Le management nippon rentre dans le rang

Politique sociale | DÉCRYPTAGE | publié le : 01.04.2003 | Anne Fairise

Remise en cause de l'emploi à vie, mise à mal du rituel marathon salarial, essor de la rémunération au mérite… la crise qui affecte le Japon n'en finit pas de miner son modèle social. Une évolution qui perturbe les salariés les plus âgés et fait surgir des comportements plus individualistes chez les jeunes.

Au riz sec et à l'eau. Dans un pays qui vit son 42e mois consécutif de déflation, l'annonce n'a surpris personne. Avant même que les négociations annuelles sur les salaires ne s'ouvrent à la mi-février, les salariés nippons ont été avertis qu'ils devraient se serrer la ceinture. « Il devient difficile d'accroître la compétitivité internationale des entreprises sans geler ou baisser les salaires », a prévenu Hiroshi Okuda, président du Keidanren, le Medef nippon, et de Toyota Motors, lors du lancement de la traditionnelle « offensive de printemps », rythmant les négociations salariales depuis plus d'un demi-siècle. Et plus question, a-t-il renchéri, que les employeurs s'alignent sur les augmentations accordées par la firme phare de leur secteur. Une pratique jugée « obsolète » qui offre des garanties aux syndicats uniques d'entreprise et constitue un point de repère précieux pour revendiquer dans les PME. Place aux négociations au cas par cas, en fonction du bilan de santé de chaque société. Une véritable révolution dans l'Archipel.

Depuis des mois, déjà, la presse nippone annonçait la fin du rituel marathon salarial, le fameux shunto, en prévoyant des « négociations vidées de leur substance ». Il faut dire qu'en 2002 elles s'étaient soldées par la plus faible hausse de salaire enregistrée depuis une décennie. Pour 2003, le suspense a tourné court, le Keidanren appelant les employeurs, dès la fin de l'an dernier, à refuser tout coup de pouce salarial, tandis que la principale confédération syndicale, Rengo (7,5 millions d'adhérents), ne donnait aucune consigne à ses troupes. « La question n'est même plus de savoir si les syndicats pourront limiter la casse, commente un spécialiste, mais si les entreprises pourront maintenir l'emploi.»

▸ Consigne 1
Reproduisez fidèlement les lignes de la liste, depuis celle qui contient « locality: Road Caripe-Carupano, Above » jusqu'à celle qui contient « collection date: 1937-11 », ces deux lignes incluses.
L'extrait et la liste constituent deux documents distincts.

▸ Entrées fournies
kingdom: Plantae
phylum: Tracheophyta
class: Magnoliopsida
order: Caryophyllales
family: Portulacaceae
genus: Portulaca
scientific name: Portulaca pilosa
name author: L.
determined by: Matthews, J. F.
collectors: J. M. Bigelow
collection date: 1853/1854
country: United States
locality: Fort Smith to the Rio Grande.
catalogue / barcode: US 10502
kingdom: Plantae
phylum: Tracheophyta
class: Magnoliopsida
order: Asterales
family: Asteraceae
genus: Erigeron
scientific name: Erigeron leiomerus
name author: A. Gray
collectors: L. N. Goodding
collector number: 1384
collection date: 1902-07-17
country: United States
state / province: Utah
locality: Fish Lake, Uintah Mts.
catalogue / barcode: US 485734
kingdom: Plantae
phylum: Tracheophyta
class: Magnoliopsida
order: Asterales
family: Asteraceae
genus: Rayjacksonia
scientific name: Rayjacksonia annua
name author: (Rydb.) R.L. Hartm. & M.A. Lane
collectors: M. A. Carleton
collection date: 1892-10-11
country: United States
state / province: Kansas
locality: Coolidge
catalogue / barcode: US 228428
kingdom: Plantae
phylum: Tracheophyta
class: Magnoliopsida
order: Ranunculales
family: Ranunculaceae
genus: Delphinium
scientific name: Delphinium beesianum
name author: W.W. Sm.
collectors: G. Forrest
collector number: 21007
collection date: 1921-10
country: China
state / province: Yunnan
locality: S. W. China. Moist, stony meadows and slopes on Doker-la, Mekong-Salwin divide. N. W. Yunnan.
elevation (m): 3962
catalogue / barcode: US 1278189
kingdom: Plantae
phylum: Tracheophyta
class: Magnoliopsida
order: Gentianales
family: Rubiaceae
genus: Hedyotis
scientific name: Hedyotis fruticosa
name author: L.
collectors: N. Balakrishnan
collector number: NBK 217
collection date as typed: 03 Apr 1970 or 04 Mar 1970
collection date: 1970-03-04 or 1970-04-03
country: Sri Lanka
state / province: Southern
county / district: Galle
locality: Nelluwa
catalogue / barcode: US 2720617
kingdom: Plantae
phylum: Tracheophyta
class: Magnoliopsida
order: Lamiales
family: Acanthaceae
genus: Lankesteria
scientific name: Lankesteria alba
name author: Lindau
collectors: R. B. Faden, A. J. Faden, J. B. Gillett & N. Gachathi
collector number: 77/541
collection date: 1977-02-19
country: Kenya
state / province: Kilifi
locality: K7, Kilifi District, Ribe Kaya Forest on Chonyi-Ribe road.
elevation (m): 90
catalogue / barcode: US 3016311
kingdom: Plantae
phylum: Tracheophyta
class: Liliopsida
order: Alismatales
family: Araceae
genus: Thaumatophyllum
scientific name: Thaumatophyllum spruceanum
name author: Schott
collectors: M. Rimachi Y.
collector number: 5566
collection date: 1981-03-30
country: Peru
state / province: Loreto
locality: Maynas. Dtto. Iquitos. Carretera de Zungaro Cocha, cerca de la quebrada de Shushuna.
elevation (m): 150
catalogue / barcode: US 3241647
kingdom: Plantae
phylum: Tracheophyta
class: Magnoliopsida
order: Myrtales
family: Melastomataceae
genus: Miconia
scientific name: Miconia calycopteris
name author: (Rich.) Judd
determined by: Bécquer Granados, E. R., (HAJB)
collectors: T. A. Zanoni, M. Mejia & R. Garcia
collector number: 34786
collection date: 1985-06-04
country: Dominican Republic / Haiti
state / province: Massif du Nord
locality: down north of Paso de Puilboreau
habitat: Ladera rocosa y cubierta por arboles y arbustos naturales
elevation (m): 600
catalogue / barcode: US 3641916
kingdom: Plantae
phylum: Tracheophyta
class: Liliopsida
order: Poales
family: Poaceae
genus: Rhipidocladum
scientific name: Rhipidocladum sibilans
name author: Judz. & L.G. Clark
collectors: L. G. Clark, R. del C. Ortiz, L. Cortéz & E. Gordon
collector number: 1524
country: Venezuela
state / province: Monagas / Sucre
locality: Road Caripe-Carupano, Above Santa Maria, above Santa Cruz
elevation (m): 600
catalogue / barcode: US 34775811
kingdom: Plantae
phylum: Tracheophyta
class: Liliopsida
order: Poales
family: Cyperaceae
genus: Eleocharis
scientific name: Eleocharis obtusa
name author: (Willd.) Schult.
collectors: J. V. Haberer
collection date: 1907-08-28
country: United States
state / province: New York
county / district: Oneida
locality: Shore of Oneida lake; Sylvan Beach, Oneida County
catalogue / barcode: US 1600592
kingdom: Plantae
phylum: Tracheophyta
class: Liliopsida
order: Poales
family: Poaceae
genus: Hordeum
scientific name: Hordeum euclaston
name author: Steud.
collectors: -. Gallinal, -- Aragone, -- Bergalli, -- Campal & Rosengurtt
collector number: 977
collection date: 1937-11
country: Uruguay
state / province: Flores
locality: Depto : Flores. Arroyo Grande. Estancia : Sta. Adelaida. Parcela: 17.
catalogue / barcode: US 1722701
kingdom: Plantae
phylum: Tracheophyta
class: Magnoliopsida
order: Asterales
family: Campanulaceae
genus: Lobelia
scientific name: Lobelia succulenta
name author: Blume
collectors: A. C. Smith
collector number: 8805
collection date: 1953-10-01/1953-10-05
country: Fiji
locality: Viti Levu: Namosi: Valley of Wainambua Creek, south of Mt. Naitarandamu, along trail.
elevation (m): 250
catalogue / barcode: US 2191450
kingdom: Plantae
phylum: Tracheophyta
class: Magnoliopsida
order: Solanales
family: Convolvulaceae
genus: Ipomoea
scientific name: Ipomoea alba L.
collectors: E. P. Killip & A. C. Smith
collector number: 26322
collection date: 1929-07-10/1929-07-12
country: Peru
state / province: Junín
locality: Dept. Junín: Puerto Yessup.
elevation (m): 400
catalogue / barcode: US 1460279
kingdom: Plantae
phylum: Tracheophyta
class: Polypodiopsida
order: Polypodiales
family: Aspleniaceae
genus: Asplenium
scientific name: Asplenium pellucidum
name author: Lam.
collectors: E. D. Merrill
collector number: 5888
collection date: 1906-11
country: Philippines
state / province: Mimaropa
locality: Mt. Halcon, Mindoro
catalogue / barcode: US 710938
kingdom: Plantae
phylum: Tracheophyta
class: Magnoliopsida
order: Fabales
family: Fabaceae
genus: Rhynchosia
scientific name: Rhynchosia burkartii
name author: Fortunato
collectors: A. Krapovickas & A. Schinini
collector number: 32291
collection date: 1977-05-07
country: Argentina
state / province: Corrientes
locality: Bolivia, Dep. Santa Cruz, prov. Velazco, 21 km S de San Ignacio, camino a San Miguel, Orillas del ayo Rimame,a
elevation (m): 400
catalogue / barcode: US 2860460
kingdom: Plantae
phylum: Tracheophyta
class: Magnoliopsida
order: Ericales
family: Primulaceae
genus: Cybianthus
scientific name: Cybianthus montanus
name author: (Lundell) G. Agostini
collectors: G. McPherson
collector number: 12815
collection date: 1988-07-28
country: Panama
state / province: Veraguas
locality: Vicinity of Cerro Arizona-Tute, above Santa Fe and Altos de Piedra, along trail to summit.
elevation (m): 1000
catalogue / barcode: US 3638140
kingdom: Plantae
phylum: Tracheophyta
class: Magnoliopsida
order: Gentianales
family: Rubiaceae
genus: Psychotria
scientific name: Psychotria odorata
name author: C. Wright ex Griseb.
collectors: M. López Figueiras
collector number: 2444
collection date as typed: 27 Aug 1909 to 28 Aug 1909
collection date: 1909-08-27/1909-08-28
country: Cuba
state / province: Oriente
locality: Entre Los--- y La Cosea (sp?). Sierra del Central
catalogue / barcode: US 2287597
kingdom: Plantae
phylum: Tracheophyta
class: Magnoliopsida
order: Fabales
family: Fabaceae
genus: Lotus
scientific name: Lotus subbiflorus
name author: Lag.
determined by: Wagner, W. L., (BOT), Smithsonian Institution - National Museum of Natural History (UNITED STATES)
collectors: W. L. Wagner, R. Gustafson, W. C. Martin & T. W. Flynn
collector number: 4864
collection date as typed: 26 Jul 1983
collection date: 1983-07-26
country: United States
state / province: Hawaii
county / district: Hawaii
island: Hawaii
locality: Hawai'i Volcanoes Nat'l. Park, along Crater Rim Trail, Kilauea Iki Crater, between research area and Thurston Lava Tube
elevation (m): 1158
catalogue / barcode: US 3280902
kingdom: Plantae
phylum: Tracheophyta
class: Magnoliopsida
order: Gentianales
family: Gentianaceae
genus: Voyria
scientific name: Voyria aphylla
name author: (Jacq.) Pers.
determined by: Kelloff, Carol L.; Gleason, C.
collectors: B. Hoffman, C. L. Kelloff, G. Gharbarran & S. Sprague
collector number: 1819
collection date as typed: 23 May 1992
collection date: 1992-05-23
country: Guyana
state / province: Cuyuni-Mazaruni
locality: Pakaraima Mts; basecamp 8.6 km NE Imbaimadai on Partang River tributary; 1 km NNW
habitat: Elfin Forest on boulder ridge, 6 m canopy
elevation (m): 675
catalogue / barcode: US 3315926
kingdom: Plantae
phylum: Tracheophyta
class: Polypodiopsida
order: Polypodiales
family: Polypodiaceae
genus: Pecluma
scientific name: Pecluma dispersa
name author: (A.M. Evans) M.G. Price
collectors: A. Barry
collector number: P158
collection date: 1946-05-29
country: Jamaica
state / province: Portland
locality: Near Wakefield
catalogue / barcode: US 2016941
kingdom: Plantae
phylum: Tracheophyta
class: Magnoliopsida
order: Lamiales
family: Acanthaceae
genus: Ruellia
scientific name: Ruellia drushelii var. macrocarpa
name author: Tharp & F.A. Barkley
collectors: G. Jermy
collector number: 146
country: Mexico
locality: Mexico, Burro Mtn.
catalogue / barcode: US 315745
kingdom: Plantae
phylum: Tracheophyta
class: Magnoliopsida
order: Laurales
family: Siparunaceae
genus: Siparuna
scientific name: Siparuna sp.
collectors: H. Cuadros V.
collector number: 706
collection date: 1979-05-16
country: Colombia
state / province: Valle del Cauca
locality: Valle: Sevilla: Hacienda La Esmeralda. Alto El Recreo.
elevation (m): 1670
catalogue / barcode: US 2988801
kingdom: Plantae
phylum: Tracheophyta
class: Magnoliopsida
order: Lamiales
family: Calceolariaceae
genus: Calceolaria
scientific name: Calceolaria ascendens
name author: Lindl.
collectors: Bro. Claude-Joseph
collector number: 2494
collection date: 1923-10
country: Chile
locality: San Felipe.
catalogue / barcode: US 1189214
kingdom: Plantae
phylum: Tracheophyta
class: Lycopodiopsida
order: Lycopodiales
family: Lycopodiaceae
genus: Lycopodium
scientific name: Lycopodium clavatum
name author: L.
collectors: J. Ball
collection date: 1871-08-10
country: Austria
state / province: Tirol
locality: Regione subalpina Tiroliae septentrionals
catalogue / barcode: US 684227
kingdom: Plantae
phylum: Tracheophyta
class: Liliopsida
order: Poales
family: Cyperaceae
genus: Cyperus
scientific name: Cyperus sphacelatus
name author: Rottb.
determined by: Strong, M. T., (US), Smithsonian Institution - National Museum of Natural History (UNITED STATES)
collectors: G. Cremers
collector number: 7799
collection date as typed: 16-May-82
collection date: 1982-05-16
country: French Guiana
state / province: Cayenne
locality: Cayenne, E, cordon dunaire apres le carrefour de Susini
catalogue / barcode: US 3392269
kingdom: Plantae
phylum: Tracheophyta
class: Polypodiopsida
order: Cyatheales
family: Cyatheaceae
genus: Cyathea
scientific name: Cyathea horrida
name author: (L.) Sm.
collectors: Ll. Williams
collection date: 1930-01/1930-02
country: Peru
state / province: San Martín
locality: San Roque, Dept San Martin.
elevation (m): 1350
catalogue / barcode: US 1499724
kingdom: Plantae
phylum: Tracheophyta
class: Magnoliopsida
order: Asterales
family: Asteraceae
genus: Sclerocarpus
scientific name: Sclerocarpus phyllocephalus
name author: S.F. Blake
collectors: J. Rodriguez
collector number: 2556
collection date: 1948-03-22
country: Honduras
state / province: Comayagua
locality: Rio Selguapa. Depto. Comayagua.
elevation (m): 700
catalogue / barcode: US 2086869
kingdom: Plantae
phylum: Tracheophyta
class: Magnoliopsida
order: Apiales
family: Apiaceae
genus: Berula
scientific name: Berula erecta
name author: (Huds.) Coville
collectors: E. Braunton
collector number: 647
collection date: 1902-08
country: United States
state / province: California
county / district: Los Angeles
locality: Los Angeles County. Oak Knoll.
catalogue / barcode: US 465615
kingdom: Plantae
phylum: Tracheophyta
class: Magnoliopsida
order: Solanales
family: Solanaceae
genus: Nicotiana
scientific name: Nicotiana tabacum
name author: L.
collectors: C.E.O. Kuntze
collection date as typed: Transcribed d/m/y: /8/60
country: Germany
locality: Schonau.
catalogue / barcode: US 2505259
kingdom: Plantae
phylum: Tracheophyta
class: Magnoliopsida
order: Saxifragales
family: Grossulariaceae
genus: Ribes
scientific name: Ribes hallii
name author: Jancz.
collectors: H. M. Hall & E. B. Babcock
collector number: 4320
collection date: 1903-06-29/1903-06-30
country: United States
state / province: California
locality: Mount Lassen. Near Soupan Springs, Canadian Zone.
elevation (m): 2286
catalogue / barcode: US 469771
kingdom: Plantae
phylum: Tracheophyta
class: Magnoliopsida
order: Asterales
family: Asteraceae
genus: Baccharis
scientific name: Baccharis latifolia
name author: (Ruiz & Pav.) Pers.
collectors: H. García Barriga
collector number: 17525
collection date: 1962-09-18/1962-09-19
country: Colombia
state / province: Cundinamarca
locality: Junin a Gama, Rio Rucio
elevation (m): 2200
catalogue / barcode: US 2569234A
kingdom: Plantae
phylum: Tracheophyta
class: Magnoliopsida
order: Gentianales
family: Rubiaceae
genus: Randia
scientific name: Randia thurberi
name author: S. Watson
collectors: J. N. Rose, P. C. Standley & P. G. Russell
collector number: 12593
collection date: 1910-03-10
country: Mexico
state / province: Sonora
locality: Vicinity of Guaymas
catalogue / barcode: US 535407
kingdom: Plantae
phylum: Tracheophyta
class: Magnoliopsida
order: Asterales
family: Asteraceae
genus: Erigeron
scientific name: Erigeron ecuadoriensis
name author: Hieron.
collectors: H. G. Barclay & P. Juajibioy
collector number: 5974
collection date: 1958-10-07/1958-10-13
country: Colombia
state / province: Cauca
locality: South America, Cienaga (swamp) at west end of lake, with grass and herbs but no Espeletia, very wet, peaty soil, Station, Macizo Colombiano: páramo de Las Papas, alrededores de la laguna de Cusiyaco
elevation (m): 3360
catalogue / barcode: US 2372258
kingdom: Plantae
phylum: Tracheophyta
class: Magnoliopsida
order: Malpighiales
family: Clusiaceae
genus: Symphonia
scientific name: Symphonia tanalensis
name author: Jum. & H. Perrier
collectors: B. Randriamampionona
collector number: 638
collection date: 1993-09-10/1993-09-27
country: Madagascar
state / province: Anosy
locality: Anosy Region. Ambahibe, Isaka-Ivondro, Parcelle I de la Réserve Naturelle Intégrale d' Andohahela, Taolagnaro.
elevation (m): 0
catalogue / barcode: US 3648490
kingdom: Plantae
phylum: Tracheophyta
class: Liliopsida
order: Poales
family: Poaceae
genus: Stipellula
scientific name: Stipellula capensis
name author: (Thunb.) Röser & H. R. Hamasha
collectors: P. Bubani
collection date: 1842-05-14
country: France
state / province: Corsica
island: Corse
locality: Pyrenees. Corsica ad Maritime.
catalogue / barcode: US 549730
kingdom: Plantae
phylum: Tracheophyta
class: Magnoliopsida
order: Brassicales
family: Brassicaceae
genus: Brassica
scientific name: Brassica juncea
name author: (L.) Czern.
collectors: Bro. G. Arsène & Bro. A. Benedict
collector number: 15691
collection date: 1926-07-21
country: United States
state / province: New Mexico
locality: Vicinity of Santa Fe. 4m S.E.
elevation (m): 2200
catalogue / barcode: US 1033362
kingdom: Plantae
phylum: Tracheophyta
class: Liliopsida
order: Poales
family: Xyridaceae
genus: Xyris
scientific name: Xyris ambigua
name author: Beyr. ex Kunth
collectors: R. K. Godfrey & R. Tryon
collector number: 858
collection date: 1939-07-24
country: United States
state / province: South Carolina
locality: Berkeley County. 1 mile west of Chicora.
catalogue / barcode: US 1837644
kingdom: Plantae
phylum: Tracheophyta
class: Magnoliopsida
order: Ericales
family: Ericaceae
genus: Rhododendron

▸ Consigne 2
Rédigez la suite de l'extrait sur le management japonais, en partant de sa dernière phrase.

▸ Réponse attendue 1
locality: Road Caripe-Carupano, Above Santa Maria, above Santa Cruz
elevation (m): 600
catalogue / barcode: US 34775811
kingdom: Plantae
phylum: Tracheophyta
class: Liliopsida
order: Poales
family: Cyperaceae
genus: Eleocharis
scientific name: Eleocharis obtusa
name author: (Willd.) Schult.
collectors: J. V. Haberer
collection date: 1907-08-28
country: United States
state / province: New York
county / district: Oneida
locality: Shore of Oneida lake; Sylvan Beach, Oneida County
catalogue / barcode: US 1600592
kingdom: Plantae
phylum: Tracheophyta
class: Liliopsida
order: Poales
family: Poaceae
genus: Hordeum
scientific name: Hordeum euclaston
name author: Steud.
collectors: -. Gallinal, -- Aragone, -- Bergalli, -- Campal & Rosengurtt
collector number: 977
collection date: 1937-11

▸ Réponse attendue 2
La pilule est amère pour les 62 millions d'actifs de l'Archipel. Mais la crise qui affecte la seconde économie mondiale n'en finit plus de saper les fondements du modèle social japonais : le salaire moyen a baissé en 2002, les indemnités de retraite et d'assurance chômage sont régulièrement revues à la baisse, le taux de chômage reste scotché à un niveau historique (5,5 %), les demandeurs d'emploi de longue durée – une catégorie jusqu'alors inconnue – se multiplient et, désormais, plus du quart de la population active occupe un emploi précaire, sous forme d'intérim ou de temps partiel. À l'image du boom de l'intérim, marqué par l'entrée en Bourse de Pasona, l'un des leaders du secteur, le marché du travail s'est durablement transformé. Selon une étude du ministère de l'Emploi, la moitié des entreprises de plus de 300 salariés ont engagé une restructuration au cours des trois dernières années. Et les perspectives n'ont rien de réjouissant : la politique d'austérité menée par Junichiro Koizumi, le Premier ministre issu du Parti libéral démocrate (PLD), fait craindre le pire. En particulier, l'apurement des créances douteuses des banques japonaises pourrait faire disparaître 140 000 postes.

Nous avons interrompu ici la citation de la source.